A recent burst of collecting frenzy saw us fill our shelves with books from the incomparable Hard Case Crime series. These books - edited by Charles Ardai - collect new and old works of pulp, noir fiction and wrap them in stunning covers. 

Home is the Sailor Although I've yet to be disappointed by a Hard Case Crime (ok, there's one I really disliked, but I'm keeping schtum), it is certainly worth noting the "pulp, noir fiction" designation is a very broad one.

What follows is a sampling of four, pulled from the shelves at random and (greatly) enjoyed over the past few days.

Home is the Sailor (Day Keene) is an example of the publisher bringing a forgotten book back into print. First published in 1952 (and not in print for over 30 years), Home is the Sailor features Swede Nelson, the brawling, hyper-manly sailor. Swede's been away at sea most of his life, but now, after saving his money for three years, he's keen to buy a farm, find a wife and settle down. That is, after he gets drunk and fights a lot (he is a sailor, Mr. Keene is, er, keen to have us know). Swede never quite makes it to his farm - after waking up with one hell of a hangover, he finds himself in the care of the lovely Corliss Mason. She's pretty, rich, horny and curvy - Swede's landed on his feet. But when Swede kills a man attacking Corliss, she encourages him to hide the body, and things spiral out of control from there. 

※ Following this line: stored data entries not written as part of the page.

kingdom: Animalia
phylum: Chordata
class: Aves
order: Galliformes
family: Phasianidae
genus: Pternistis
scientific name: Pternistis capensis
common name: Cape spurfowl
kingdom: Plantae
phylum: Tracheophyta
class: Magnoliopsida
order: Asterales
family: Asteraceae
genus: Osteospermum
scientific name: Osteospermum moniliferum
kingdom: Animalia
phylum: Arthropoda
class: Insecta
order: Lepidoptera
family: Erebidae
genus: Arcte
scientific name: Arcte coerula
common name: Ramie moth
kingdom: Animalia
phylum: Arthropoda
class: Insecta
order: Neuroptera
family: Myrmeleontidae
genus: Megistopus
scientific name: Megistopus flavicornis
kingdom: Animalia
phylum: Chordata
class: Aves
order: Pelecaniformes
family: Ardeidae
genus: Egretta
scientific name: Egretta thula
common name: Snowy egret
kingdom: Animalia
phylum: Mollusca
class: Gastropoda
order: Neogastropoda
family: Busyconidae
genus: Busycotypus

The book is written in an increasingly forlorn, increasingly resigned style. Swede frequently retreats to the bottle, and is often (like the reader) left piecing together his own adventures. There's no question that Swede's in a bad situation, but he's completely aware of it - watching him alternate between rising above his surroundings and sinking below them makes for an exceedingly painful read. Keene is an unappreciated writer - another of the Gold Medal geniuses that never really achieved timeless appeal. Home is the Sailor might be his best work - reminiscent of David Goodis' heartbreaking Cassidy's Girl. If the faint mystery elements were shrugged off entirely, it would be even better. (Cover by R.B. Farrell.)